● **Your assignment**
Write out the lines from the first one through the line containing "und Planung, Verfahrenstechnik, Elektrotech", replacing "Interesse" with "Neugier" and leaving everything else unchanged.

● **Extracted material**
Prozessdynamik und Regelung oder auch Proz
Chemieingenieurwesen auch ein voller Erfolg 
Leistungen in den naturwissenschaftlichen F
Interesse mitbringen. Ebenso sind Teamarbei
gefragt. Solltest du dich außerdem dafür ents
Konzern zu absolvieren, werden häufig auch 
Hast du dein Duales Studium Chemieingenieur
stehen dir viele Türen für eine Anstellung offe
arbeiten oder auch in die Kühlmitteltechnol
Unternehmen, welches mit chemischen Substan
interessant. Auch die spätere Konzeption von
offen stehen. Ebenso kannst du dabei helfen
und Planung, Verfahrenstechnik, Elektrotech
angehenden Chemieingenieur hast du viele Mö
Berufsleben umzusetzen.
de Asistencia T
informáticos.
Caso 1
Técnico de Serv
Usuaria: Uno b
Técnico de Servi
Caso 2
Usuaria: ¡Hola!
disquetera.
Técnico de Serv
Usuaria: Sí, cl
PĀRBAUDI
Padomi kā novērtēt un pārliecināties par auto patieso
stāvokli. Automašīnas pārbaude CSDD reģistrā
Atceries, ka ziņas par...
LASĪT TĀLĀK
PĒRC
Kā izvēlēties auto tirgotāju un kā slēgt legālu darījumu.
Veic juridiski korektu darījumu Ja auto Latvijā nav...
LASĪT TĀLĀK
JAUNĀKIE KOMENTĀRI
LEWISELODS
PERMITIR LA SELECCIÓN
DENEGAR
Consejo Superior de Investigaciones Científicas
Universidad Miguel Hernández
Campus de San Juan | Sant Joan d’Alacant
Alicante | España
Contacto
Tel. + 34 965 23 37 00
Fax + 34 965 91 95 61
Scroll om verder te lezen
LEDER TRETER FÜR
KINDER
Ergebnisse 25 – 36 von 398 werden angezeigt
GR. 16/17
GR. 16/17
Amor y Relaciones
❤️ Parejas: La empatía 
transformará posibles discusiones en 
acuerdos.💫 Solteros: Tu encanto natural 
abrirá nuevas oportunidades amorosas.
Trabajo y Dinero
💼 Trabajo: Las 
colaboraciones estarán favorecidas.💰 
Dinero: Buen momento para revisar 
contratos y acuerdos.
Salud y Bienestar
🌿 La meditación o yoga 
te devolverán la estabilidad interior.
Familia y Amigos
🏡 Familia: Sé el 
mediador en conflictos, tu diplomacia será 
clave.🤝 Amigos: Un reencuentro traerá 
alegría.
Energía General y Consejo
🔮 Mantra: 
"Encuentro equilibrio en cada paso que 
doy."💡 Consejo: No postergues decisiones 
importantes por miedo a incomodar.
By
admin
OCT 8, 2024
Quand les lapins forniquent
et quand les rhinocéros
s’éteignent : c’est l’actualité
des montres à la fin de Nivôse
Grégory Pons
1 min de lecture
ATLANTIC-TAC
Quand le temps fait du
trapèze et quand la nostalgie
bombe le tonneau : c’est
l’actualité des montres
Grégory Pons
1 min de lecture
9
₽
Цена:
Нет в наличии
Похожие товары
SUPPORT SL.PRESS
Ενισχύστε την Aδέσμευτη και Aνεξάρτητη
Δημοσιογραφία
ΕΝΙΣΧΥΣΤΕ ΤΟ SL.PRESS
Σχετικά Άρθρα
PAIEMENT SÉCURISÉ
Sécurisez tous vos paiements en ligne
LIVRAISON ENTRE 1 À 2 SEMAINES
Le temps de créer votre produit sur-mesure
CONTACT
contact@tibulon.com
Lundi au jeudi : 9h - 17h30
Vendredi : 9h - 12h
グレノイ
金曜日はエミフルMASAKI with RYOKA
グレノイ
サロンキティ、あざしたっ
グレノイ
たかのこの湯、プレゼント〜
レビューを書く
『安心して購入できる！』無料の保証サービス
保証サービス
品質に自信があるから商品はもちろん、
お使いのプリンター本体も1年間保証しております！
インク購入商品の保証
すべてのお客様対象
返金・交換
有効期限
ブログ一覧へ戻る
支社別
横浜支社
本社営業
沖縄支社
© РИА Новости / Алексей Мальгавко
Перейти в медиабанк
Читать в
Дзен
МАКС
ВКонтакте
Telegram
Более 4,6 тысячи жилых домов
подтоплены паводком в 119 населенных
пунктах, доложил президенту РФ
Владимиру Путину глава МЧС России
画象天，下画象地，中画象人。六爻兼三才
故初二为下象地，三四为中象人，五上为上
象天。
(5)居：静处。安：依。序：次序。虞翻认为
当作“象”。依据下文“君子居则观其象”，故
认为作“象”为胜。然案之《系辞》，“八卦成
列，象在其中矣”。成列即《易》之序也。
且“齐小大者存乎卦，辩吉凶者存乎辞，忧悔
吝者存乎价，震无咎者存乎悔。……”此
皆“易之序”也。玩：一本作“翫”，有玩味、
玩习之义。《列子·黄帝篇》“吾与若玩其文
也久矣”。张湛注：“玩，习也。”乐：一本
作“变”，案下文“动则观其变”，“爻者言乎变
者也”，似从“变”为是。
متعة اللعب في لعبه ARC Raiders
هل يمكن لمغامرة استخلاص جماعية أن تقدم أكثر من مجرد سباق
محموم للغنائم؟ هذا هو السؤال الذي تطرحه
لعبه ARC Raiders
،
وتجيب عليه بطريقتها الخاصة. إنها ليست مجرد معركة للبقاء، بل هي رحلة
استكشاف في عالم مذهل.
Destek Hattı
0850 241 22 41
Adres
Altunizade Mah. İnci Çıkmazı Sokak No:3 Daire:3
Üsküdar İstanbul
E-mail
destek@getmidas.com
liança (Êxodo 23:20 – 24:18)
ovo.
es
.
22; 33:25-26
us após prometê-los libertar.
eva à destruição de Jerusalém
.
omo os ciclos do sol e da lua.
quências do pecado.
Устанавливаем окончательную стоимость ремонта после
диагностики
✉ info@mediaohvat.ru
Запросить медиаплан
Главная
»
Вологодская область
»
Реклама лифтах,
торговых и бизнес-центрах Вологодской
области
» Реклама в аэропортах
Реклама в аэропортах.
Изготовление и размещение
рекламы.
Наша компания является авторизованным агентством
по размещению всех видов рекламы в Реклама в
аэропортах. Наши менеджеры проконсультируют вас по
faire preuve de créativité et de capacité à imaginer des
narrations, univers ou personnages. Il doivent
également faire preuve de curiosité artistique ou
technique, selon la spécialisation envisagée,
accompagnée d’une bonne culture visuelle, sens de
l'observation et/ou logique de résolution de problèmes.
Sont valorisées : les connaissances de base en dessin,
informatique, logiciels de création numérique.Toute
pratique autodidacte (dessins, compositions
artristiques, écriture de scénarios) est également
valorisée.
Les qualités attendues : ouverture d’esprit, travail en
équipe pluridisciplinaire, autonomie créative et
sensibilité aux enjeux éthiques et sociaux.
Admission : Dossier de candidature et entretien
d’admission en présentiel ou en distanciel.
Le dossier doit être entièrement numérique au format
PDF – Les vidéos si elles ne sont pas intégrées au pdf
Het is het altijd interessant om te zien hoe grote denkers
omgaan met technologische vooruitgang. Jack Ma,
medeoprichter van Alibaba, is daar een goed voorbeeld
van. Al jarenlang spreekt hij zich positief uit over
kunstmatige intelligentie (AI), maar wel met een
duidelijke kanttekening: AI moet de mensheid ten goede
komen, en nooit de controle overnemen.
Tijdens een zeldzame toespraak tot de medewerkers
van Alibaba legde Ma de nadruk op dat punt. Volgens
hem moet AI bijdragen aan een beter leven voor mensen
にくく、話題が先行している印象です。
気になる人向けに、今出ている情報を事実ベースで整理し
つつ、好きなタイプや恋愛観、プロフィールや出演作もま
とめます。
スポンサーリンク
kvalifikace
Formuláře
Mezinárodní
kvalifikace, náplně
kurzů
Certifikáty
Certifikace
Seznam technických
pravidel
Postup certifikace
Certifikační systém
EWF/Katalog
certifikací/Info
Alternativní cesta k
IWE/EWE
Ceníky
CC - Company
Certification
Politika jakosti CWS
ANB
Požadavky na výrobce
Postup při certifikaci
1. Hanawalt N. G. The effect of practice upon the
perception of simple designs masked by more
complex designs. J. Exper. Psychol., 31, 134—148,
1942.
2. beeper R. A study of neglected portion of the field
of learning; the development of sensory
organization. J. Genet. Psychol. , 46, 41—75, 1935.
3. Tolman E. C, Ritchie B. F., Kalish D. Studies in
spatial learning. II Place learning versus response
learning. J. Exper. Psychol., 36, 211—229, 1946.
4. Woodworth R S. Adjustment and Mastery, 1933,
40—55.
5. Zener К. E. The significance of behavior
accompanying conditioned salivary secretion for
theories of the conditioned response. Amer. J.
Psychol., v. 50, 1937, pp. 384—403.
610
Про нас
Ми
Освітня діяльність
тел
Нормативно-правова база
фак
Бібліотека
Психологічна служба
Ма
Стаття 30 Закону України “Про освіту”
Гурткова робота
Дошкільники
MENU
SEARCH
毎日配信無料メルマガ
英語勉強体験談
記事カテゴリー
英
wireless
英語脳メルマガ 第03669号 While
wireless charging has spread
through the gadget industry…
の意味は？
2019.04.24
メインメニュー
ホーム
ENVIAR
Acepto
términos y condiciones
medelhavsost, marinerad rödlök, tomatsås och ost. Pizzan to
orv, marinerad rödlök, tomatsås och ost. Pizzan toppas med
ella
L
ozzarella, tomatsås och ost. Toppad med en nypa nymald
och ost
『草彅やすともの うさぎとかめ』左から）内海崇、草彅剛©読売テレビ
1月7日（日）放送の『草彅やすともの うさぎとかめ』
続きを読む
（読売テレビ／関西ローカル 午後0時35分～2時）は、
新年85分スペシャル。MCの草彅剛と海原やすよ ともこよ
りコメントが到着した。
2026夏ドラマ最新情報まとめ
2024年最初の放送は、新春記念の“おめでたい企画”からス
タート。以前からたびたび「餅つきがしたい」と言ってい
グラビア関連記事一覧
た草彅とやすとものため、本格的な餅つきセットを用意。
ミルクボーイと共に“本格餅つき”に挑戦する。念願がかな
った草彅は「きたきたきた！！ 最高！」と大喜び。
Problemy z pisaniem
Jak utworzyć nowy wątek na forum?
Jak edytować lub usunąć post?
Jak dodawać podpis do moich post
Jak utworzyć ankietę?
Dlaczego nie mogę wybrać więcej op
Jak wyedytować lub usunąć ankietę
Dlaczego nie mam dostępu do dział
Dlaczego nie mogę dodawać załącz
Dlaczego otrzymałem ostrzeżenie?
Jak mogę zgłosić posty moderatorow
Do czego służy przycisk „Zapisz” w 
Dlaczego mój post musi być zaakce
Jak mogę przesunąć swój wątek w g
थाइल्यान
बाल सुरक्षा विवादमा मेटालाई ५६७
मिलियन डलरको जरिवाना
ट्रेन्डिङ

● **Solution**
Prozessdynamik und Regelung oder auch Proz
Chemieingenieurwesen auch ein voller Erfolg 
Leistungen in den naturwissenschaftlichen F
Neugier mitbringen. Ebenso sind Teamarbei
gefragt. Solltest du dich außerdem dafür ents
Konzern zu absolvieren, werden häufig auch 
Hast du dein Duales Studium Chemieingenieur
stehen dir viele Türen für eine Anstellung offe
arbeiten oder auch in die Kühlmitteltechnol
Unternehmen, welches mit chemischen Substan
interessant. Auch die spätere Konzeption von
offen stehen. Ebenso kannst du dabei helfen
und Planung, Verfahrenstechnik, Elektrotech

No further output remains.